Là, j’ai pleuré pour vrai.

Ça a déboulé. Chirurgie #1, tumeur mère. 2 semaines de convalescence. Un cycle de chimio. Purge de 1 mois. Chirurgie #2, métastases au foie. Un mois de convalescence. Dernier cycle de chimio pour compléter le traitement.

On a tellement de compassion à dépenser qu’on devient plein de sourires awkward et dégoulinants. Tout tourne autour de Papa, lui qui voudrait simplement qu’on lui foute la paix. L’atmosphère devient tendue parce qu’il ne veut pas qu’on l’aide. On se sent useless. On veut tellement le soulager qu’on devient lourds pour lui. On a tellement exacerbé le sujet qu’on est écoeurés.

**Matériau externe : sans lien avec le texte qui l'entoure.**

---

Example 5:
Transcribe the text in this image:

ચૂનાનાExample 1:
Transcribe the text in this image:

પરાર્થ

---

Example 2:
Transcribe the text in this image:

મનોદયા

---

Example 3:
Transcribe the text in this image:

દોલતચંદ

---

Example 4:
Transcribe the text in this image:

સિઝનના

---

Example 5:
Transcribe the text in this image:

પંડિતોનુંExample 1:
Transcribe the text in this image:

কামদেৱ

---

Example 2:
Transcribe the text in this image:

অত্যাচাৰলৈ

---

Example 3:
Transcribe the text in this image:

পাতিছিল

On s’accroche aux progrès. Chaque scan est encourageant. La chimio fonctionne merveilleusement. Papa est radioactif, mais il botte les fesses à la maladie. Les métastases enlevées au foie sont mortes de chez mortes. Les métastases aux poumons semblent être réduites ou disparues. Les deux chirurgies planifiées aux poumons pourraient ne pas être nécessaires. Les médecins évoquent une possibilité de guérison. Pas de rémission là, de guérison.

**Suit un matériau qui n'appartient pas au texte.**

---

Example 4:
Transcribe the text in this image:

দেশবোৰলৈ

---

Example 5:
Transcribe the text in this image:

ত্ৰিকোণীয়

On a ouvert une bouteille de champagne ce jour-là.
C’est devenu moins lourd. Vraiment moins lourd. Il a terminé le traitement de chimiothérapie à temps pour pouvoir être en forme à Noël. On a fêté paisiblement, on a parlé du cancer comme une autre épreuve à travers laquelle Papa passe à travers comme un champion. Il reste un scan à passer pour savoir la suite des choses.

Ledit scan arrive; on a peut-être célébré trop vite.
«Les métastases des poumons sont encore là.»

Inquiétude des médecins.
«Vu les chances de récidive très élevées, on devrait les enlever.»

L’intervention prévue est beaucoup plus invasive que ce qui était initialement planifié. Tout un bataclan de 72-heures-en-soins-intensifs-post-op-et-convalescence-difficile est évoqué. Il est aussi question de chimio de maintien. D’autres types d’intervention pour son cas sont explorées.

Papa nous a dit hier qu’il n’était pas certain de vouloir subir «tout ça» une fois de plus.

Papa, c’est un warrior, mais c’est lui qui choisira de se battre ou non. On va respecter la décision qu’il prendra, car s’il y a une chose qu’on a appris dans la dernière année, c’est que le seul moyen de l’aider est de le laisser vivre, ou d’accepter de le laisser aller.

… mais j’espère qu’il sera un warrior jusqu’au bout.